REQUEST 1: Name every person mentioned in the text below on sustainable design and why known solutions go unused.
REQUEST 2: Transcribe the part of the text below on sustainable design and why known solutions go unused, starting at "Monday, March 14, 2011" and ending at "is getting worse.".

TEXT PROVIDED:
---*---
Monday, March 14, 2011

Why don’t we use what we know to make things better?


In her book, A Safe and Sustainable World, the promise of ecological design., Nancy Jack Todd asks this question. She says “People often ask why , if the knowledge, skills, and technologies for a sustainable world pioneered by New Alchemy and Ocean Arks offer so many solutions to the problems that beset us, they are not more widely applied. It is a tough question. And there are many answers. I sometimes feel boxed into a corner comparable to that of Jungian analyst James Hillman when he wrote his book We’ve Had a Hundred Years of Psychotherapy and the Word’ Getting Worse. We have been on our quest for alternative to current destructive practices for more than a generation. And the world is getting worse.

In terms of recent history this can be partly explained by the fact that until the early 1990s the reach of the corporate stranglehold on the world economy was somewhat masked by the cold war. When that event so unexpectedly and quickly ended, some of us allowed ourselves to hope that the so-called peace dividend could be redirected toward areas of real need. But the corporations were too adept for us. Already positioned to exploit and despoil in the name of protecting the world from communism, they segued into corporate-managed globalism without losing a beat. Sweeping up politicians and governments in their rising tide, they consolidated their position. Officially sanctioning their power through treaties such as the North American Free Trade Agreement, the General Agreement on Tariffs and Trade, the Free Trade Agreement of the Americas, the giant transnational corporations formed the Global Trade Organization (CATO) and prepared to rule the world.

So the 1990s swept over us in an all-engulfing wave of economic expansion, free trade, and corporate takeover. Events moved swiftly, and often beyond public scrutiny. It was not until the end of the decade that widespread resistance became sufficiently organized to confront the emergent reality. Anticipating this dynamic, Theodore Roszak, in his book Person/Planet, had asked, “What then does the Earth do? She begins to speak to something in us –an ideal of life, a sense of identity-that has until now been harbored within only an eccentric and marginal few. And the cry of pain which that generation utters is the planet’s own personal cry for rescue, her protest against the bigness of things becoming ours.”

Beyond the machinations of national and corporate agendas and the abyss that terrorism has opened in our collective life, one truth remains nonnegotiable: The destiny of everyone is irrevocably interdependent, interconnected, and interwoven with that of Earth and its innumerable and irreplaceable life-forms. The way we live now is predicted on an outmoded understanding of the world. A shift form our inherited Newtonian/Cartesian acceptance of the nature world as mechanistic and malleable at will to human manipulation to a Gaian cosmology is a vast leap of mind-and heart. This constitutes a change of min-set-of worldview –as profound as any in the past. Yet, as Einstein once pointed out, only when we change the way we think will change the way we behave.
---*---
INFORMATION SUPPLIED:
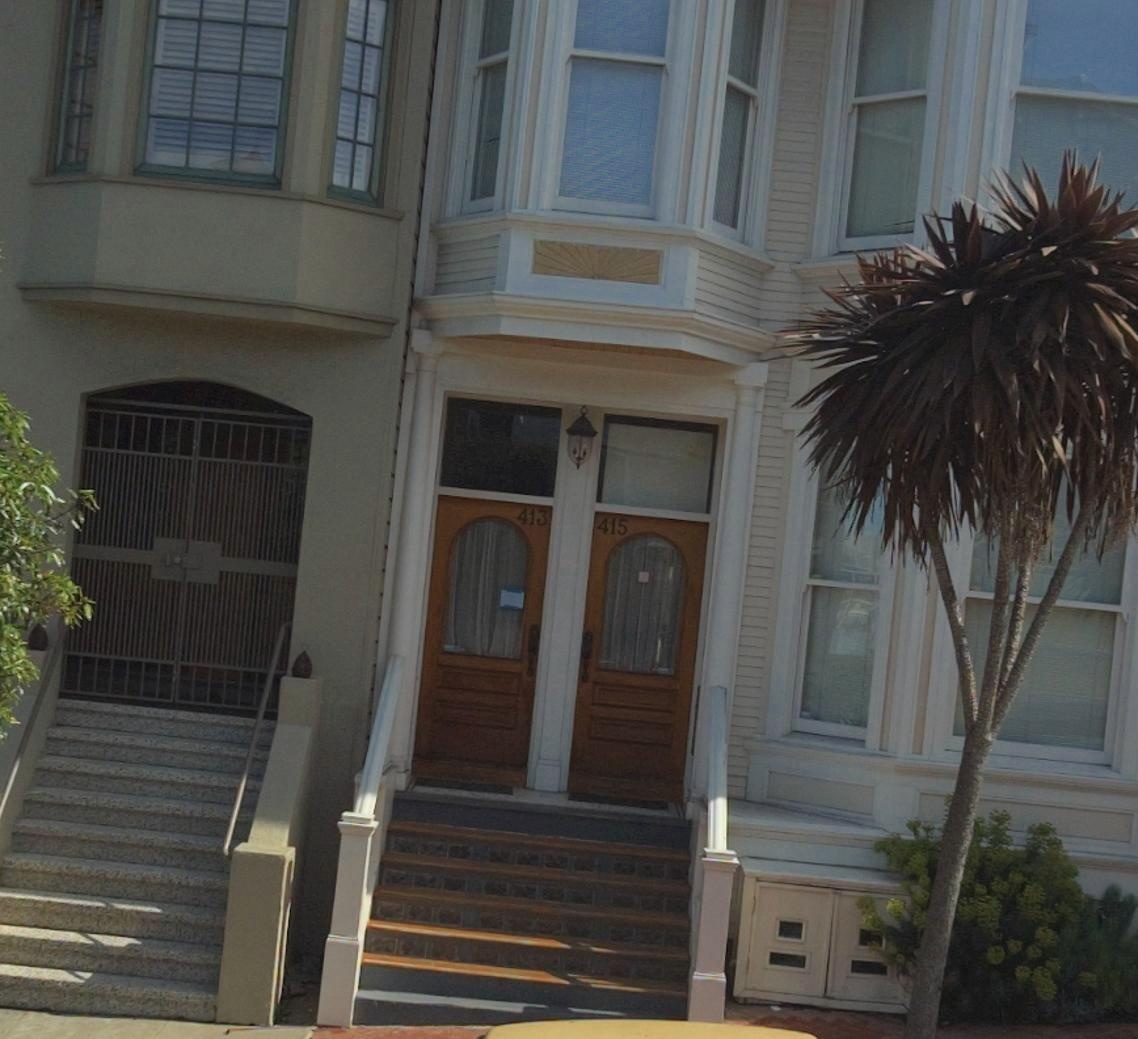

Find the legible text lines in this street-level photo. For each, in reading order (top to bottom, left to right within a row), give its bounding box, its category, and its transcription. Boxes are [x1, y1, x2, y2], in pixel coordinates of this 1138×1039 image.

[515, 504, 551, 530] StreetNumber: 413
[594, 514, 631, 538] StreetNumber: 415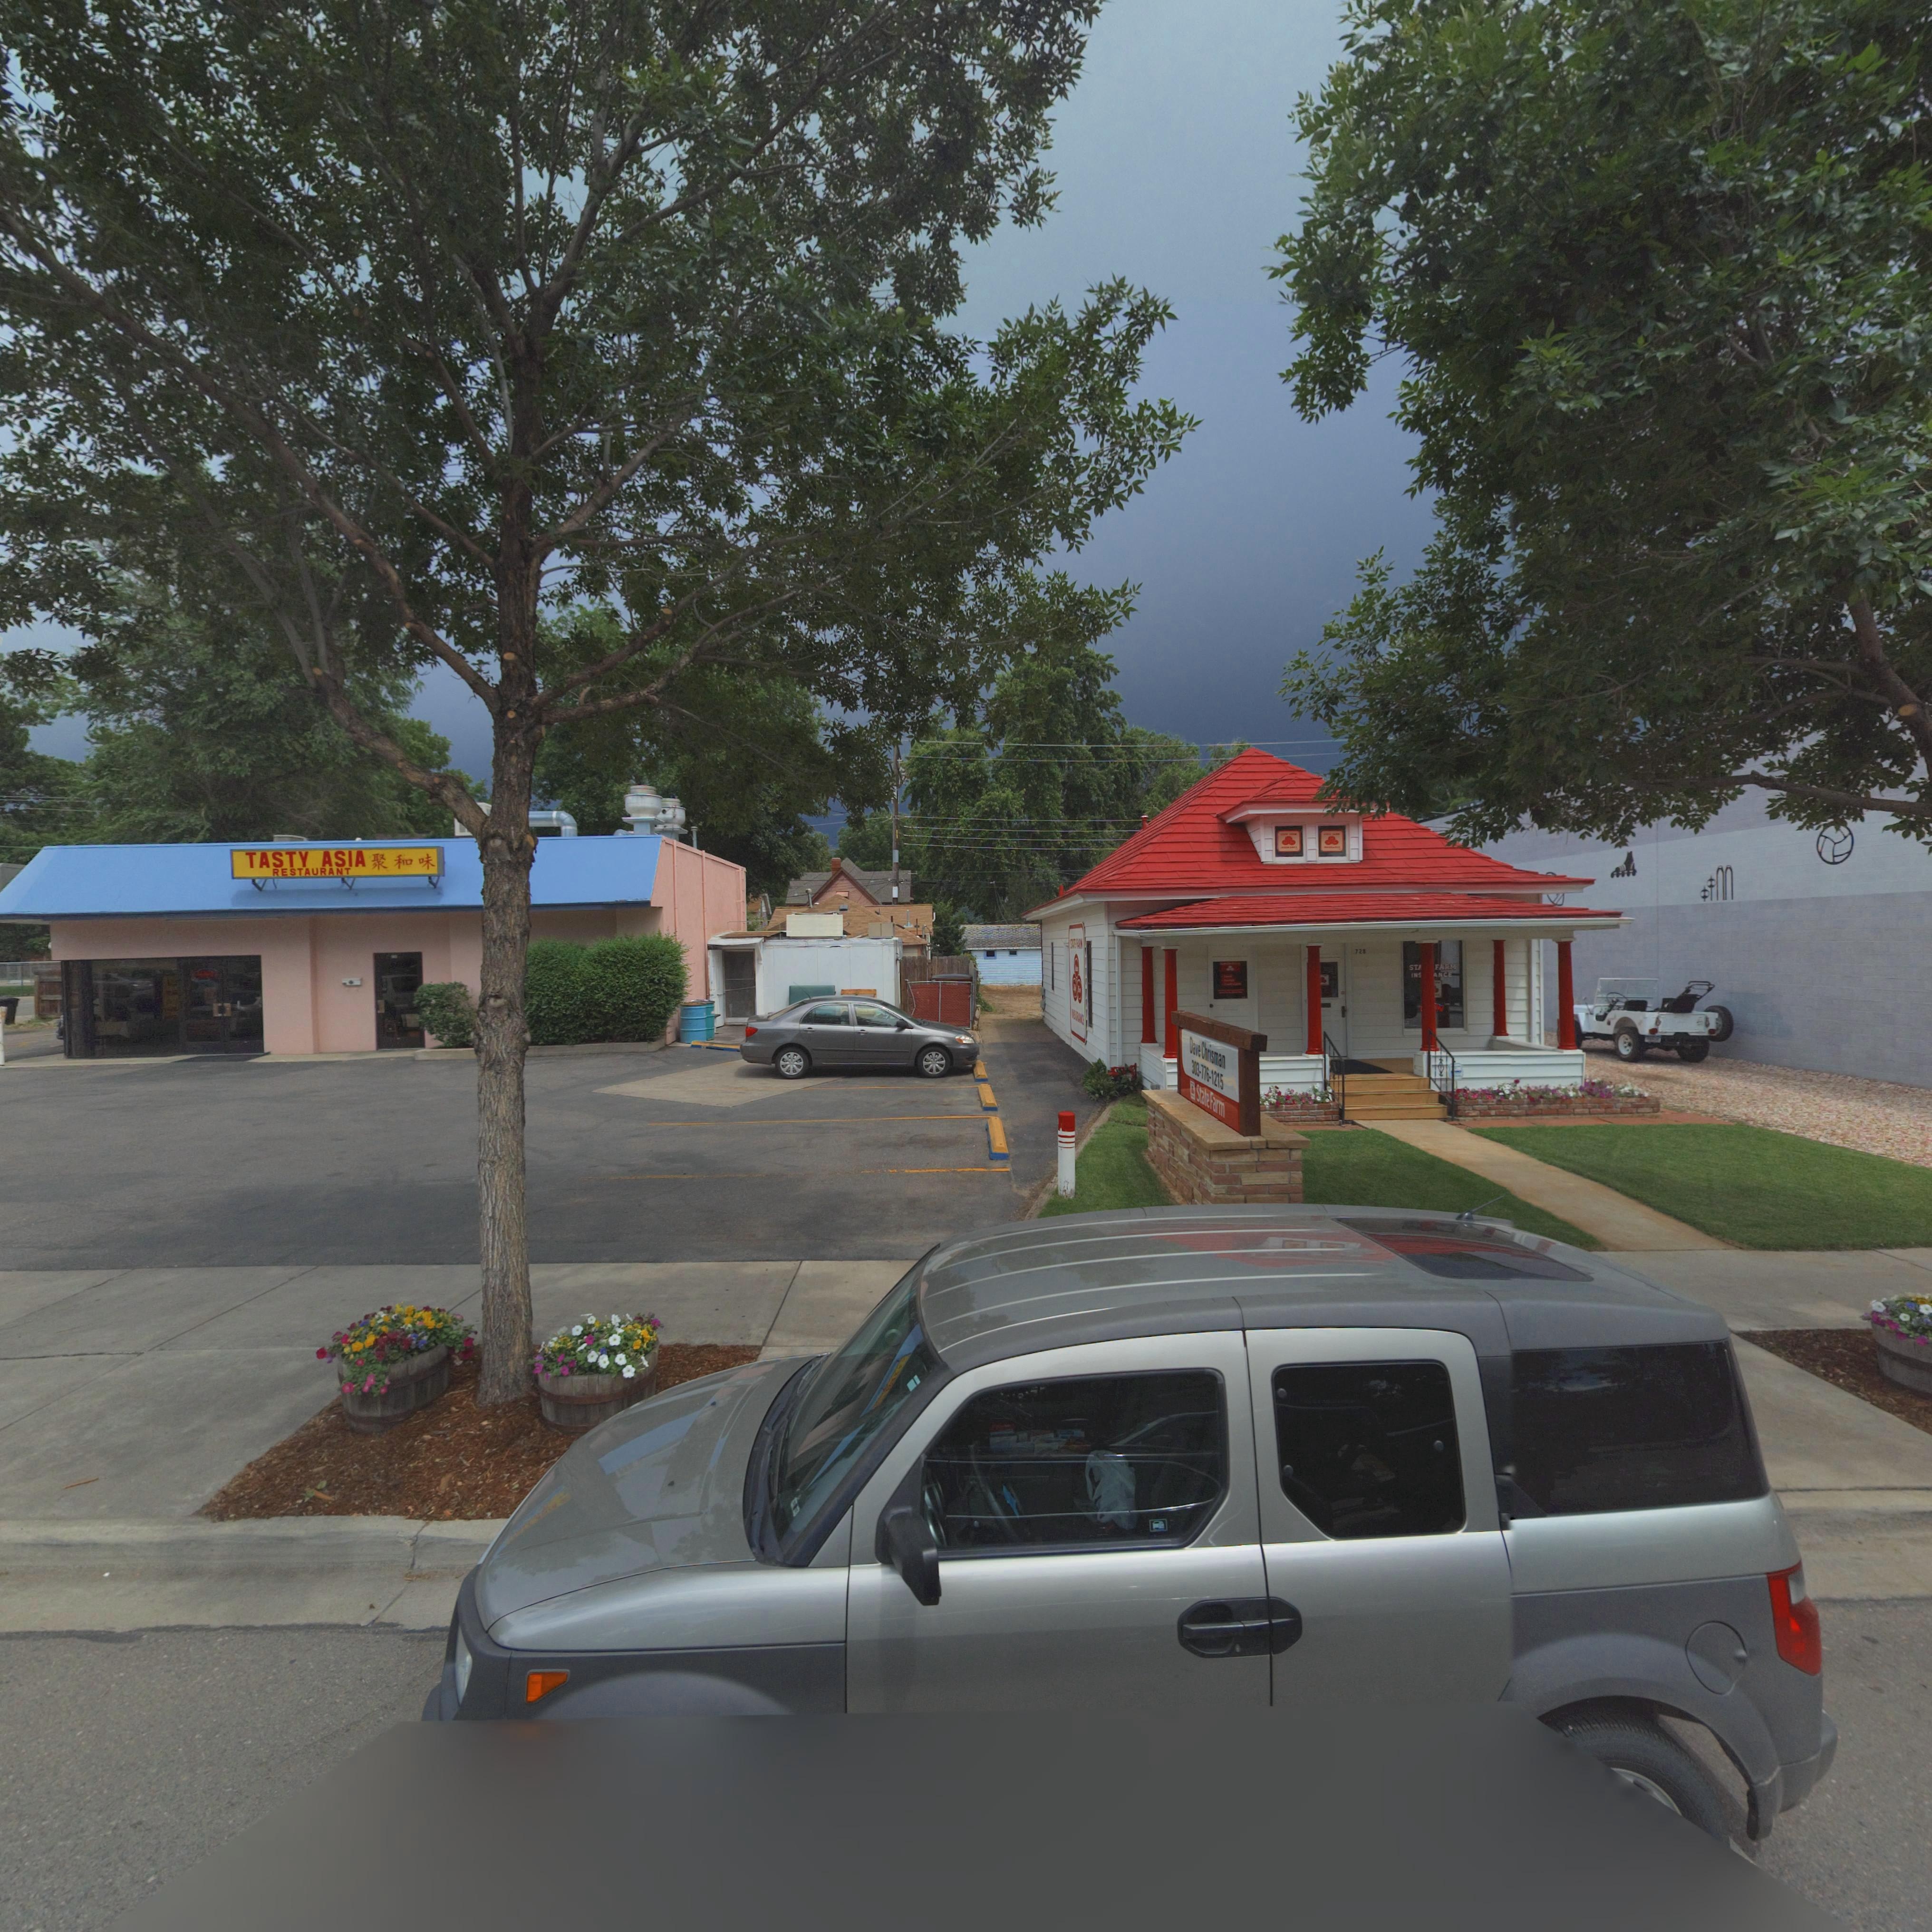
---*---
TASK SOLUTION 1: Nancy Jack Todd, James Hillman, Theodore Roszak, Einstein

TASK SOLUTION 2:
Monday, March 14, 2011

Why don’t we use what we know to make things better?


In her book, A Safe and Sustainable World, the promise of ecological design., Nancy Jack Todd asks this question. She says “People often ask why , if the knowledge, skills, and technologies for a sustainable world pioneered by New Alchemy and Ocean Arks offer so many solutions to the problems that beset us, they are not more widely applied. It is a tough question. And there are many answers. I sometimes feel boxed into a corner comparable to that of Jungian analyst James Hillman when he wrote his book We’ve Had a Hundred Years of Psychotherapy and the Word’ Getting Worse. We have been on our quest for alternative to current destructive practices for more than a generation. And the world is getting worse.